WORK TO BE COMPLETED => Retype the listing exactly, minus its pictures.

DATA SUPPLIED =>
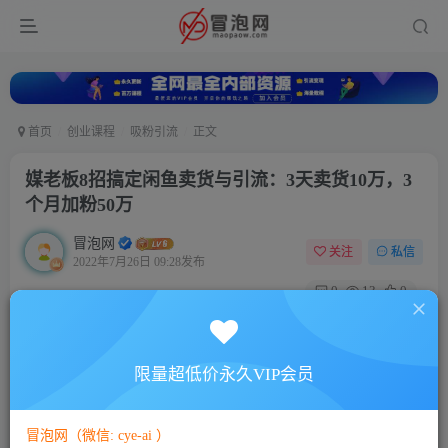
首页
创业课程
吸粉引流
正文
媒老板8招搞定闲鱼卖货与引流：3天卖货10万，3
个月加粉50万
冒泡网
关注
私信
2022年7月26日 09:28发布
0
13
0
付费资源
媒老板8招搞定闲鱼卖货与引流：3天卖货10万，3个月加粉50万
限量超低价永久VIP会员
此内容为付费资源，请付费后查看
10
88
￥
￥
冒泡网（微信: cye-ai ）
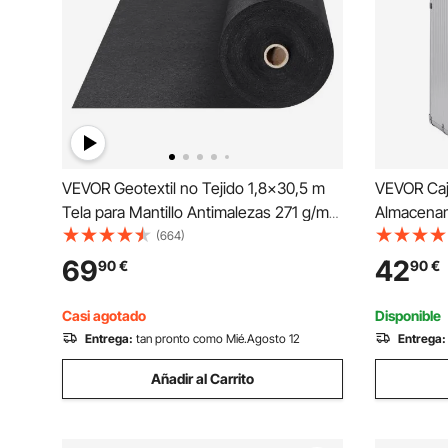
VEVOR Geotextil no Tejido 1,8x30,5 m
VEVOR Caja
Tela para Mantillo Antimalezas 271 g/m²
Almacenam
Tela Permeable Resistente al Desgarro
32x20x51 
(664)
para Pasarelas para Sistemas de
Celular Co
69
42
90
€
90
€
Drenaje, Paisajismo, Cobertura del
Almacenam
Suelo, Color Negro
Ranuras y 
Casi agotado
Disponible
Entrega:
tan pronto como Mié.Agosto 12
Entrega:
Añadir al Carrito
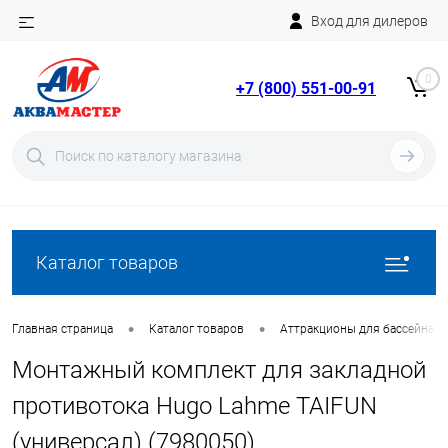
Вход для дилеров
Telegram
Rutube
0
+7 (800) 551-00-91
YouTube
Вход
Регистрация
Каталог товаров
•
•
Главная страница
Каталог товаров
Аттракционы для бассейна
Монтажный комплект для закладной
противотока Hugo Lahme TAIFUN
(универсал) (7980050)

SOLUTION TO THIS PROBLEM =>
首页
创业课程
吸粉引流
正文
媒老板8招搞定闲鱼卖货与引流：3天卖货10万，3
个月加粉50万
冒泡网
关注
私信
2022年7月26日 09:28发布
0
13
0
付费资源
媒老板8招搞定闲鱼卖货与引流：3天卖货10万，3个月加粉50万
限量超低价永久VIP会员
此内容为付费资源，请付费后查看
10
88
￥
￥
冒泡网（微信: cye-ai ）
VEVOR Geotextil no Tejido 1,8x30,5 m
VEVOR Caja
Tela para Mantillo Antimalezas 271 g/m²
Almacenam
Tela Permeable Resistente al Desgarro
32x20x51 
(664)
para Pasarelas para Sistemas de
Celular Co
69
42
90
€
90
€
Drenaje, Paisajismo, Cobertura del
Almacenam
Suelo, Color Negro
Ranuras y 
Casi agotado
Disponible
Entrega:
tan pronto como Mié.Agosto 12
Entrega:
Añadir al Carrito
Вход для дилеров
Telegram
Rutube
0
+7 (800) 551-00-91
YouTube
Вход
Регистрация
Каталог товаров
•
•
Главная страница
Каталог товаров
Аттракционы для бассейна
Монтажный комплект для закладной
противотока Hugo Lahme TAIFUN
(универсал) (7980050)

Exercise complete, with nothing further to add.